Mais revenons à l’informatique quantique. Les applications concrètes ne sont peut-être pas encore totalement viables mais elles sont à portée de main.

Le système binaire a progressivement atteint ses limites, face à l’explosion des besoins en puissance de calcul.


Commençons par un rapide rappel de ce qu’est un ordinateur quantique. Pour faire vite, il permet de dépasser le fonctionnement binaire de nos ordinateurs, dans lesquels les informations, les bits, peuvent prendre deux valeurs, soit 0, soit 1.

Le système binaire sur lequel repose tout l’univers numérique a progressivement atteint ses limites, face à l’explosion des besoins en puissance de calcul.

Des solutions ont été trouvées, les puces et les micro-processeurs sont de plus en plus puissants. Les architectures dites parallèles, qui permettent à des processeurs de travailler justement en parallèle, ont fait leur apparition.

Mais malgré ces formidables progrès, notre puissance de calcul est limitée alors que se développent des applications – intelligence artificielle, deep learning, nouvelles réalités, big datas, cryptomonnaies, cryptage – particulièrement gourmandes en puissance de calcul.

D’où l’idée, pas récente, de passer au quantique. Dans l’univers de l’informatique quantique, le bit – qui alors devient qubit – peut superposer des 0 et 1, soit un état de superposition quantique dans lequel il peut endosser plusieurs valeurs. De quoi démultiplier notre puissance de calcul, du moins celle de nos ordinateurs.

Un ordinateur quantique équipé de 4 qubits va ainsi être 16 fois plus rapide qu’un ordinateur binaire à 4 bits. Et cette puissance de calcul va être doublée à chaque qubit supplémentaire…

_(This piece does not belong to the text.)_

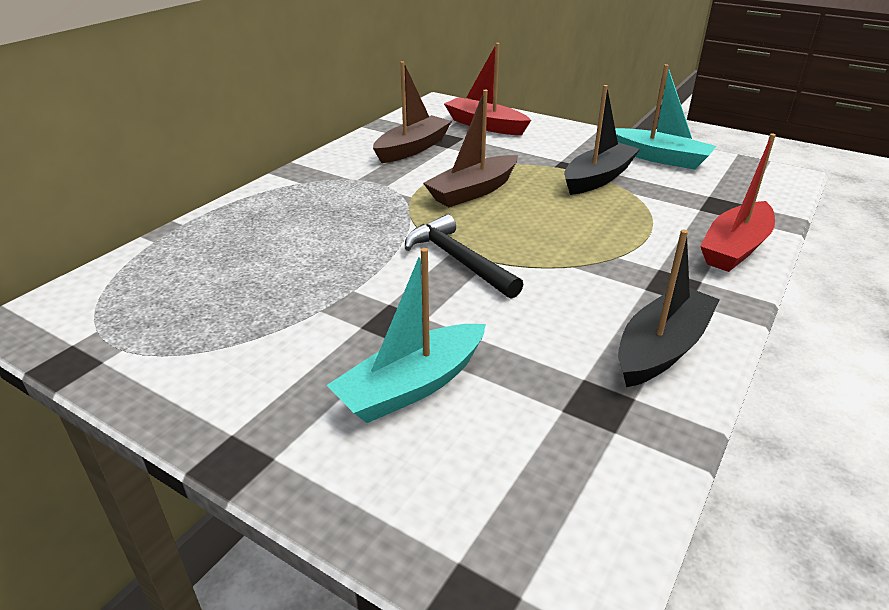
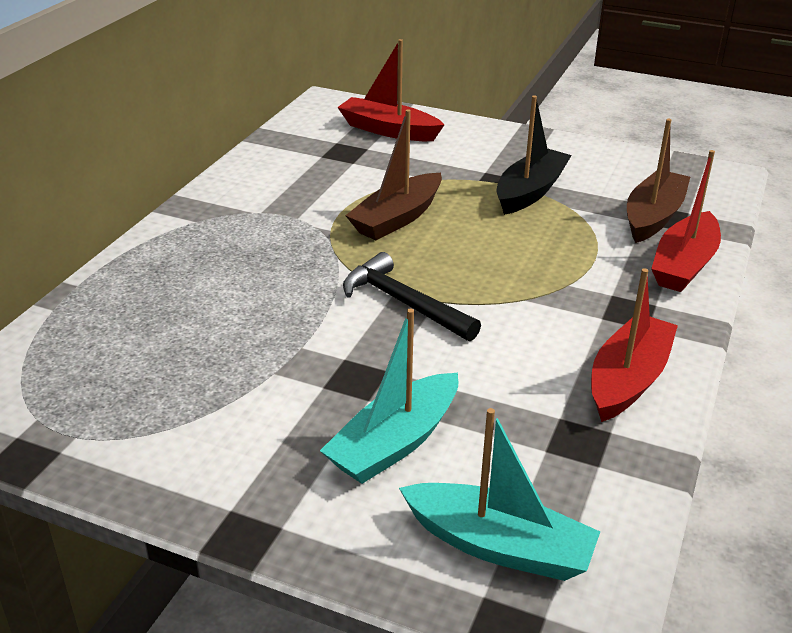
camera: 10 degrees left, 0 degrees up
brown boat [373,61,452,163] -> brown boat moved to [627,119,690,243]
turquoise boat [615,64,716,170] -> turquoise boat moved to [399,408,600,581]
black boat [618,230,720,387] -> red boat [591,268,678,422]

A la recherche de la suprématie quantique

Les chercheurs visent la suprématie quantique. Celle-ci sera obtenue quand un ordinateur classique ne pourra plus soutenir la comparaison avec un ordinateur quantique en terme de capacité et de vitesse de calcul.

A fin 2017, on considérait que les meilleurs supercalculateurs pouvaient faire jeu égal avec un ordinateur quantique disposant de 50 qubits. Au-delà de cette limite, le quantique l’emporte.

Google, quant à lui, fixe la suprématie quantique à 49 qubits mais, et c’est important, avec un taux d’erreur inférieur à 0,5%. Nous allons revenir dans un instant sur ce taux.

Un des principaux problèmes auxquels sont confrontés les chercheurs est celui de la décohérence quantique.


Voilà pour la théorie. Vous vous en doutez, la pratique est un peu plus ardue. Si vous avez des souvenirs de cours de physique, vous savez déjà à quel point le quantique est, par essence, instable.

Un des principaux problèmes auxquels sont confrontés les chercheurs est celui de la décohérence quantique.

Là encore, pour vous résumer cela en quelques mots, la décohérence induit des taux d’erreurs qui risquent de rendre les puces quantiques peu fiables dans leurs calculs. Or plus on ajoute des qubits, plus la décohérence augmente. Pour ceux d’entre vous qui souhaiteraient aller un peu plus loin, je me permets de vous indiquer les articles que nous avons déjà consacrés à l’informatique quantique dans de précédentes Quotidiennes (ici, ou encore ).

La décohérence est une des raisons pour lesquelles nos progrès en informatique quantique ont été si laborieux. Parmi les autres contraintes : l’utilisation de supraconducteurs pour créer des puces compatibles avec la mécanique quantiques ou la nécessité de faire fonctionner les puces quantiques à des températures proches du zéro absolu (−273°C).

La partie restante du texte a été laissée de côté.